__WHAT YOU NEED TO DO__
Where does the word "select" occur in the entries below? Copy every line that has it.

__SOURCE RECORDS__
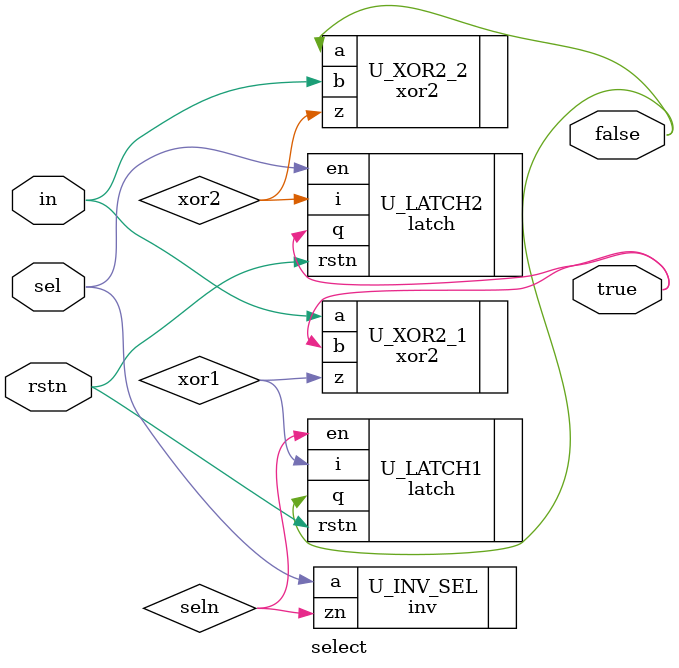
<source format=v>

module select (/*AUTOARG*/
   // Outputs
   false, true,
   // Inputs
   in, sel, rstn
   );

   input in;
   input sel;
   output false;
   output true;
   input  rstn;


   /*AUTOINPUT*/
   /*AUTOOUTPUT*/

   /*AUTOREG*/
   /*AUTOWIRE*/

   wire                 true, false;
   wire                 xor1, xor2;

   xor2 U_XOR2_1 (.a(in),.b(true),.z(xor1));
   xor2 U_XOR2_2 (.a(false),.b(in),.z(xor2));
   inv  U_INV_SEL(.a(sel), .zn(seln));

   latch U_LATCH1(.i(xor1), .en(seln), .q(false), .rstn(rstn));
   latch U_LATCH2(.i(xor2), .en(sel), .q(true), .rstn(rstn));



endmodule // select
/*
 Local Variables:
 verilog-library-directories:(
 "."
 )
 End:
 */

</source>
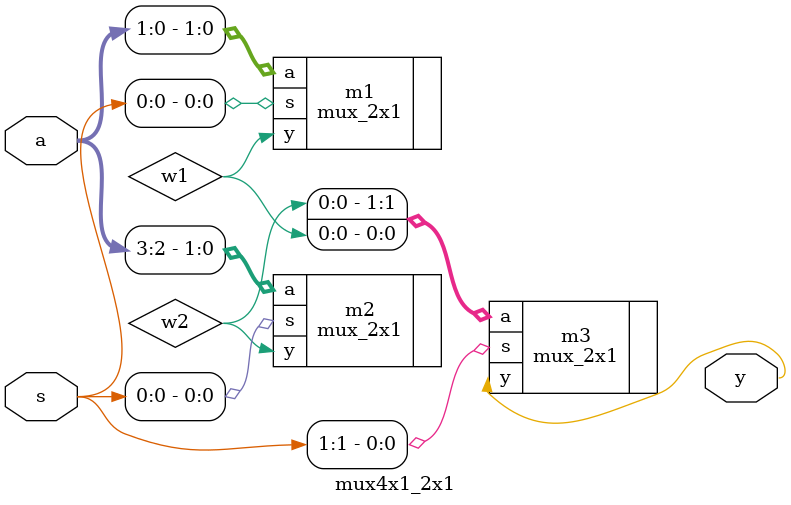
<source format=v>
module mux4x1_2x1(
input [3:0]a,
input [1:0]s,
output y
);
wire w1,w2;

mux_2x1 m1(.a(a[1:0]),.s(s[0]),.y(w1));
mux_2x1 m2(.a(a[3:2]),.s(s[0]),.y(w2));
mux_2x1 m3(.a({w2,w1}),.s(s[1]),.y(y));

endmodule

</source>
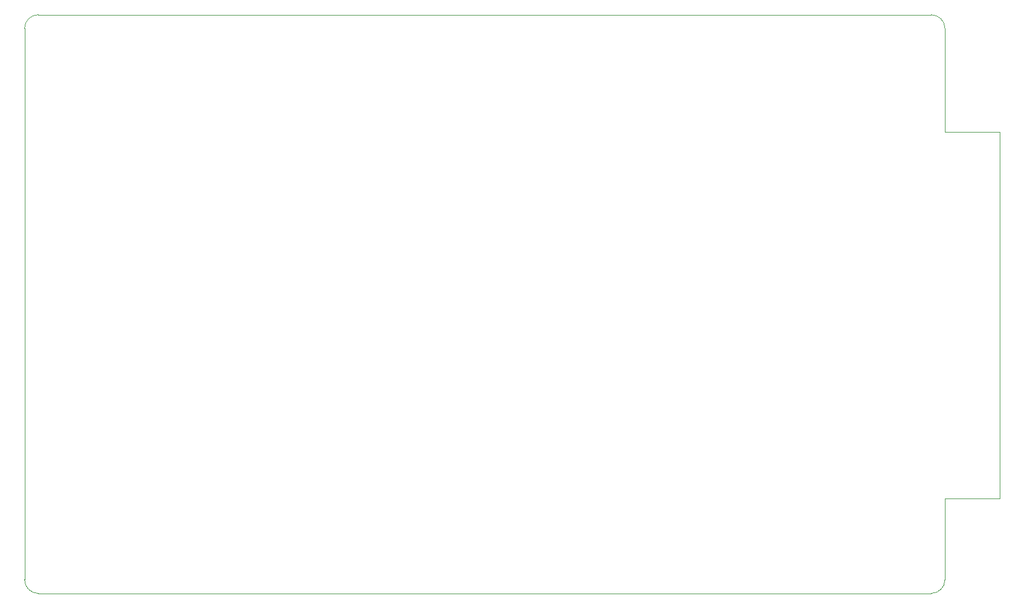
<source format=gm1>
G04 #@! TF.GenerationSoftware,KiCad,Pcbnew,5.1.10*
G04 #@! TF.CreationDate,2022-03-17T15:00:26-07:00*
G04 #@! TF.ProjectId,zf_vga,7a665f76-6761-42e6-9b69-6361645f7063,rev?*
G04 #@! TF.SameCoordinates,Original*
G04 #@! TF.FileFunction,Profile,NP*
%FSLAX46Y46*%
G04 Gerber Fmt 4.6, Leading zero omitted, Abs format (unit mm)*
G04 Created by KiCad (PCBNEW 5.1.10) date 2022-03-17 15:00:26*
%MOMM*%
%LPD*%
G01*
G04 APERTURE LIST*
G04 #@! TA.AperFunction,Profile*
%ADD10C,0.050000*%
G04 #@! TD*
G04 #@! TA.AperFunction,Profile*
%ADD11C,0.100000*%
G04 #@! TD*
G04 APERTURE END LIST*
D10*
X88618999Y-109494000D02*
X219618999Y-109494000D01*
X86618999Y-26494000D02*
X86618999Y-107494000D01*
X229618999Y-95539000D02*
X221618999Y-95539000D01*
X229618999Y-41719000D02*
X229618999Y-95539000D01*
X221618999Y-41719000D02*
X229618999Y-41719000D01*
X221618999Y-107494000D02*
X221618999Y-95539000D01*
X221618999Y-26494000D02*
X221618999Y-41719000D01*
X86618999Y-107494000D02*
G75*
G03*
X88618999Y-109494000I2000000J0D01*
G01*
X219618999Y-109494000D02*
G75*
G03*
X221618999Y-107494000I0J2000000D01*
G01*
X88618999Y-24494000D02*
G75*
G03*
X86618999Y-26494000I0J-2000000D01*
G01*
D11*
X88618999Y-24494000D02*
X219618999Y-24494000D01*
D10*
X221618999Y-26494000D02*
G75*
G03*
X219618999Y-24494000I-2000000J0D01*
G01*
M02*

</source>
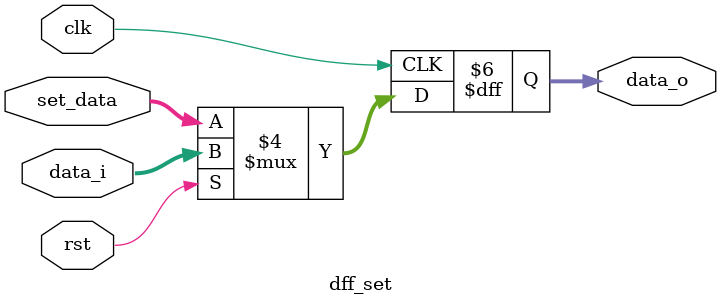
<source format=v>
module dff_set #(
	parameter DW = 32   //datawide
)
(
  input wire clk,
  input wire rst,
	input wire [DW-1:0] set_data,
  input wire [DW-1:0] data_i,
  output reg [DW-1:0] data_o
);

	always @(posedge clk) begin
		if(rst == 1'b0)
			data_o <= set_data;
		else 
			data_o <= data_i;
	end

endmodule



</source>
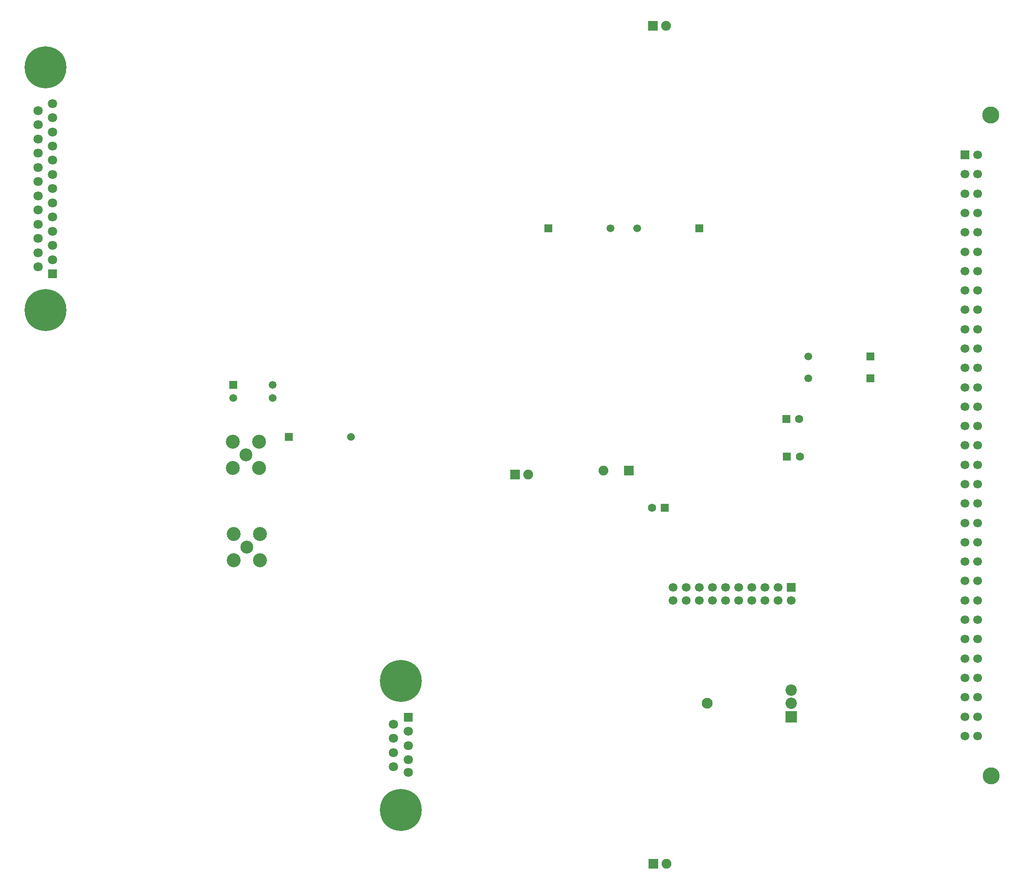
<source format=gbs>
G04*
G04 #@! TF.GenerationSoftware,Altium Limited,Altium Designer,21.9.2 (33)*
G04*
G04 Layer_Color=16711935*
%FSLAX44Y44*%
%MOMM*%
G71*
G04*
G04 #@! TF.SameCoordinates,B747FECD-FE5A-43CE-90B0-0D92A10A89A2*
G04*
G04*
G04 #@! TF.FilePolarity,Negative*
G04*
G01*
G75*
%ADD30C,1.8000*%
%ADD31R,1.8000X1.8000*%
%ADD32C,8.1000*%
%ADD33C,1.7000*%
%ADD34R,1.7000X1.7000*%
%ADD35C,3.3000*%
%ADD36R,1.7000X1.7000*%
%ADD37C,2.1000*%
%ADD38C,2.2000*%
%ADD39R,2.2000X2.2000*%
%ADD40C,1.5000*%
%ADD41R,1.5000X1.5000*%
%ADD42C,2.7000*%
%ADD43C,2.5000*%
%ADD44R,1.5000X1.5000*%
%ADD45C,1.6000*%
%ADD46R,1.6000X1.6000*%
%ADD47R,1.9000X1.9000*%
%ADD48C,1.9000*%
D30*
X126000Y1400000D02*
D03*
Y1510000D02*
D03*
Y1427500D02*
D03*
Y1455000D02*
D03*
Y1482500D02*
D03*
X97600Y1413750D02*
D03*
Y1441250D02*
D03*
Y1468750D02*
D03*
Y1496250D02*
D03*
X126000Y1372500D02*
D03*
Y1345000D02*
D03*
Y1317500D02*
D03*
Y1290000D02*
D03*
Y1207500D02*
D03*
Y1235000D02*
D03*
Y1262500D02*
D03*
X97600Y1386250D02*
D03*
Y1358750D02*
D03*
Y1331250D02*
D03*
Y1303750D02*
D03*
Y1276250D02*
D03*
Y1248750D02*
D03*
Y1221250D02*
D03*
Y1193750D02*
D03*
X785600Y308250D02*
D03*
Y280750D02*
D03*
Y253250D02*
D03*
Y225750D02*
D03*
X814000Y294500D02*
D03*
Y267000D02*
D03*
Y239500D02*
D03*
Y215000D02*
D03*
D31*
X126000Y1180000D02*
D03*
X814000Y322000D02*
D03*
D32*
X111800Y1580000D02*
D03*
Y1110000D02*
D03*
X799800Y392000D02*
D03*
Y142000D02*
D03*
D33*
X1529600Y547600D02*
D03*
X1555000D02*
D03*
X1529600Y573000D02*
D03*
X1504200D02*
D03*
Y547600D02*
D03*
X1478800Y573000D02*
D03*
Y547600D02*
D03*
X1453400Y573000D02*
D03*
Y547600D02*
D03*
X1428000Y573000D02*
D03*
Y547600D02*
D03*
X1402600Y573000D02*
D03*
Y547600D02*
D03*
X1377200Y573000D02*
D03*
Y547600D02*
D03*
X1351800Y573000D02*
D03*
Y547600D02*
D03*
X1326400Y573000D02*
D03*
Y547600D02*
D03*
X1916000Y1373000D02*
D03*
X1891000D02*
D03*
X1916000Y1410500D02*
D03*
Y1335500D02*
D03*
X1891000Y1298000D02*
D03*
X1916000D02*
D03*
X1891000Y1335500D02*
D03*
X1916000Y1260500D02*
D03*
X1891000Y1223000D02*
D03*
X1916000D02*
D03*
X1891000Y1260500D02*
D03*
X1916000Y1185500D02*
D03*
X1891000Y1148000D02*
D03*
X1916000D02*
D03*
X1891000Y1185500D02*
D03*
X1916000Y1110500D02*
D03*
X1891000Y1073000D02*
D03*
X1916000D02*
D03*
X1891000Y1110500D02*
D03*
X1916000Y1035500D02*
D03*
X1891000Y998000D02*
D03*
X1916000D02*
D03*
X1891000Y1035500D02*
D03*
X1916000Y960500D02*
D03*
X1891000Y923000D02*
D03*
X1916000D02*
D03*
X1891000Y960500D02*
D03*
X1916000Y885500D02*
D03*
X1891000Y848000D02*
D03*
X1916000D02*
D03*
X1891000Y885500D02*
D03*
X1916000Y810500D02*
D03*
X1891000Y773000D02*
D03*
X1916000D02*
D03*
X1891000Y810500D02*
D03*
X1916000Y735500D02*
D03*
X1891000Y698000D02*
D03*
X1916000D02*
D03*
X1891000Y735500D02*
D03*
X1916000Y660500D02*
D03*
X1891000Y623000D02*
D03*
X1916000D02*
D03*
X1891000Y660500D02*
D03*
X1916000Y585500D02*
D03*
X1891000Y548000D02*
D03*
X1916000D02*
D03*
X1891000Y585500D02*
D03*
X1916000Y510500D02*
D03*
X1891000Y473000D02*
D03*
X1916000D02*
D03*
X1891000Y510500D02*
D03*
X1916000Y435500D02*
D03*
X1891000Y398000D02*
D03*
X1916000D02*
D03*
X1891000Y435500D02*
D03*
Y360500D02*
D03*
X1916000Y323000D02*
D03*
X1891000D02*
D03*
X1916000Y360500D02*
D03*
X1891000Y285500D02*
D03*
X1916000D02*
D03*
D34*
X1555000Y573000D02*
D03*
D35*
X1941000Y1488000D02*
D03*
X1941500Y208000D02*
D03*
D36*
X1891000Y1410500D02*
D03*
D37*
X1392500Y348500D02*
D03*
D38*
X1555000Y374000D02*
D03*
Y348500D02*
D03*
D39*
Y323000D02*
D03*
D40*
X551200Y939600D02*
D03*
Y965000D02*
D03*
X475000Y939600D02*
D03*
X703000Y864250D02*
D03*
X1205000Y1268000D02*
D03*
X1257000D02*
D03*
X1588000Y1020000D02*
D03*
Y978000D02*
D03*
D41*
X475000Y965000D02*
D03*
D42*
X527400Y676400D02*
D03*
X476600D02*
D03*
X527400Y625600D02*
D03*
X476600D02*
D03*
X525400Y855400D02*
D03*
X474600D02*
D03*
X525400Y804600D02*
D03*
X474600D02*
D03*
D43*
X502000Y651000D02*
D03*
X500000Y830000D02*
D03*
D44*
X583000Y864250D02*
D03*
X1085000Y1268000D02*
D03*
X1377000D02*
D03*
X1708000Y1020000D02*
D03*
Y978000D02*
D03*
D45*
X1285500Y727000D02*
D03*
X1570500Y899000D02*
D03*
X1571500Y826000D02*
D03*
D46*
X1310500Y727000D02*
D03*
X1545500Y899000D02*
D03*
X1546500Y826000D02*
D03*
D47*
X1241000Y799000D02*
D03*
X1287500Y1660000D02*
D03*
X1288532Y37860D02*
D03*
X1020754Y791992D02*
D03*
D48*
X1192000Y799000D02*
D03*
X1312900Y1660000D02*
D03*
X1313932Y37860D02*
D03*
X1046154Y791992D02*
D03*
M02*

</source>
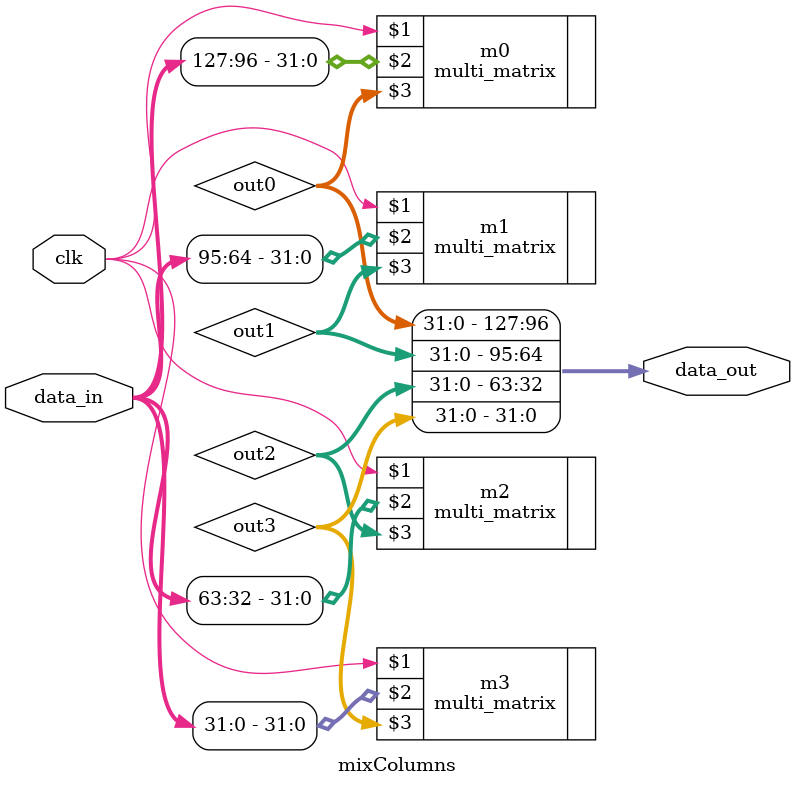
<source format=v>
module mixColumns (clk,data_in,data_out);

input clk;
input [127:0] data_in;
output [127:0] data_out;

wire [31:0] out0,out1,out2,out3;

multi_matrix m0(clk,data_in[127-:32],out0);
multi_matrix m1(clk,data_in[95-:32],out1);
multi_matrix m2(clk,data_in[63-:32],out2);
multi_matrix m3(clk,data_in[31-:32],out3);

assign data_out = {out0, out1, out2,out3};


endmodule
</source>
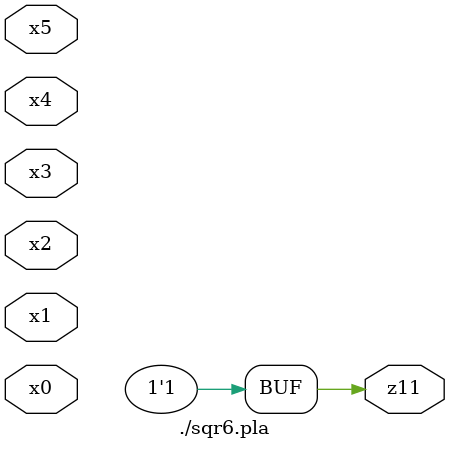
<source format=v>

module \./sqr6.pla  ( 
    x0, x1, x2, x3, x4, x5,
    z11  );
  input  x0, x1, x2, x3, x4, x5;
  output z11;
  assign z11 = 1'b1;
endmodule



</source>
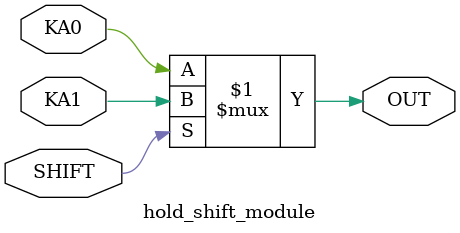
<source format=v>
module hold_shift_module(KA0,KA1,SHIFT,OUT);

	input KA0, KA1, SHIFT;
	output OUT;
	
	assign OUT = SHIFT ? KA1:KA0;

	
endmodule

</source>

__ANSWER SECTION__
module select (/*AUTOARG*/
endmodule // select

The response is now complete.